[WHAT YOU HAVE TO DO]:
Show every line of the data that includes the word "with".

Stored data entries
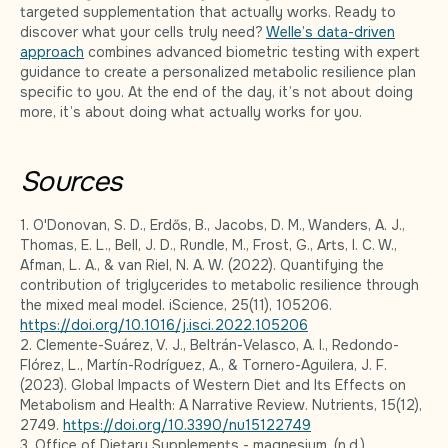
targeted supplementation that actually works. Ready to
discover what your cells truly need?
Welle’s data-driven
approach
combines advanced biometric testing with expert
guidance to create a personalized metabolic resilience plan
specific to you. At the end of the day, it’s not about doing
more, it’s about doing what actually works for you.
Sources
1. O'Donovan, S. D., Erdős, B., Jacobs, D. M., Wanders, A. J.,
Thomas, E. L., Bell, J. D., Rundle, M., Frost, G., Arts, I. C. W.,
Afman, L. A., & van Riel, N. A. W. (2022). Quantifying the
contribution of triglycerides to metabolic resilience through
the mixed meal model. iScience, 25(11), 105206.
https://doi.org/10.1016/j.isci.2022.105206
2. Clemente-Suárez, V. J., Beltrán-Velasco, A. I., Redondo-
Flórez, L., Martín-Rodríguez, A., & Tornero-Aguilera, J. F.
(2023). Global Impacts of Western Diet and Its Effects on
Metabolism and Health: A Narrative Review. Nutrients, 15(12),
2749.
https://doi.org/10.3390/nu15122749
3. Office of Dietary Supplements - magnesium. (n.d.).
==
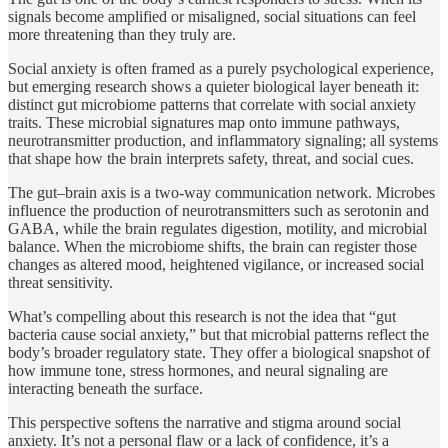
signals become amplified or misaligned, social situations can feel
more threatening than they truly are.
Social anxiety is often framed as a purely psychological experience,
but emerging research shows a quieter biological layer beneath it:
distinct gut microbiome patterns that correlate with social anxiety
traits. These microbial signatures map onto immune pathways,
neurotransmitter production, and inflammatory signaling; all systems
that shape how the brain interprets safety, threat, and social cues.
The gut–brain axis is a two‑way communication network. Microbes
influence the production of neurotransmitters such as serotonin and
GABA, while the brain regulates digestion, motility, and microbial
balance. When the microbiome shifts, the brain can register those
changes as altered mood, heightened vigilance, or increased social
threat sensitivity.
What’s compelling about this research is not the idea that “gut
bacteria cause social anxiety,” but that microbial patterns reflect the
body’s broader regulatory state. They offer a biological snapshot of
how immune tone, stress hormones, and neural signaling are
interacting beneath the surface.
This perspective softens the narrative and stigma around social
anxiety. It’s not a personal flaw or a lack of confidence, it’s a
---
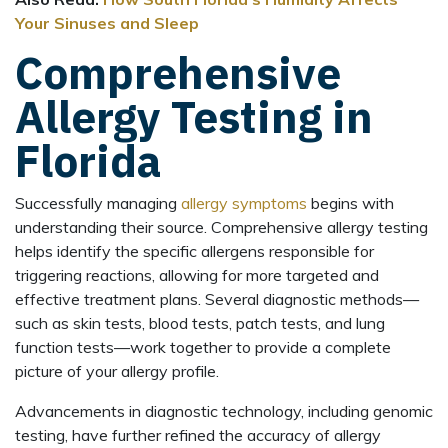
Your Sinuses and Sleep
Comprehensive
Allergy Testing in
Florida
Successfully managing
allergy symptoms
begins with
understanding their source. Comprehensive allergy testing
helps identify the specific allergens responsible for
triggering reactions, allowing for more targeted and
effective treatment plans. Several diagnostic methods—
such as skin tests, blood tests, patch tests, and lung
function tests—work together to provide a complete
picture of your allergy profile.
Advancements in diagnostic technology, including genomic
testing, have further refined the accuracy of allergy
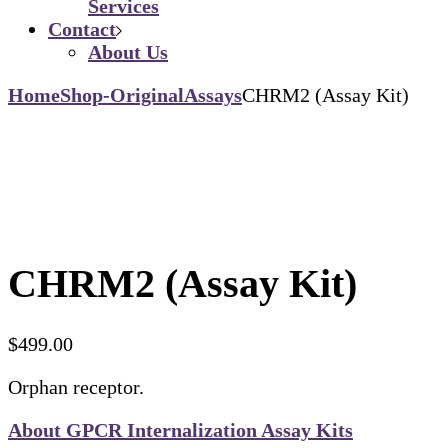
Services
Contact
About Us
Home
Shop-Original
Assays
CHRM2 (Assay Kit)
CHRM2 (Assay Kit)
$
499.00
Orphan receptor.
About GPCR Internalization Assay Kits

[SOLUTION]:
combines advanced biometric testing with expert
distinct gut microbiome patterns that correlate with social anxiety
begins with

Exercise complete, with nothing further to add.